You are of course 100% correct; few of us would want to go into a full stall. Unfortunately human beings do the most imprudent things at inopportune times. As IGh pointed out in the above post (the 727 clean wing takeoff and the MD82 slow speed cruise pitch upset) pilots sometimes put their aircraft or allow the aircraft to reach an undesirable state. And I was questioning, from a philosophical design standpoint, why the system under discussion was designed in the way that it was.

I am still waiting for an Airbus pilot to contribute. If your Airbus were to get into a slow speed stall with a clean wing, would the high lift devices automatically deploy?

stilton
10th Dec 2010, 21:30
You are completely correct Northbeach.



Incidentally, I have an old videotape 'building and flying the 727 and 747' which covers a lot of the test program on these two superb Aircraft.


Some of the highlights I remember from the documentary were the high speed testing of the 747 up to .99 Mach and the 727 a mere .96 !



Each Aircraft was found to be vice free in that part of the flight envelope. Just as interesting was the slow speed testing of the 727, which, even with it's T Tail had a very benign, straight ahead nose drop at full stall.

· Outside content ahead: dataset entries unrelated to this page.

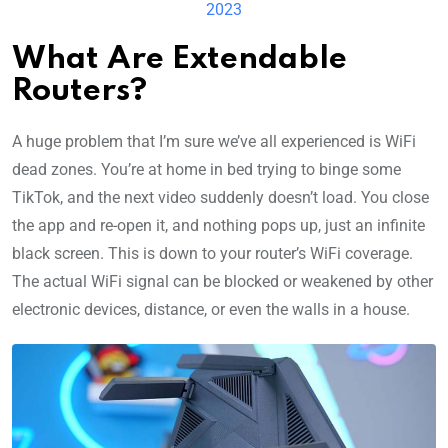
2023
What Are Extendable
Routers?
A huge problem that I’m sure we’ve all experienced is WiFi
dead zones. You’re at home in bed trying to binge some
TikTok, and the next video suddenly doesn’t load. You close
the app and re-open it, and nothing pops up, just an infinite
black screen. This is down to your router’s WiFi coverage.
The actual WiFi signal can be blocked or weakened by other
electronic devices, distance, or even the walls in a house.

It says a lot for the Boeing aerodynamic engineering department.

Avante
12th Dec 2010, 23:40
Hi North,

Altough I am not a MD-80 pilot, I think that not extending slats automatically from a clean configuration could make sense in a coffin corner context.

Imagine you are flying close to the aircraft celing at high speed and, due to any reason (turbulence, pilot error, etc.), speeds dropes down and the stall protection gets activated. If this automatically changes your configuration from clean to slats deployed at high mach speed, this could drive quite a serious issue, much more problematic than correcting a stall initiated at FL 370.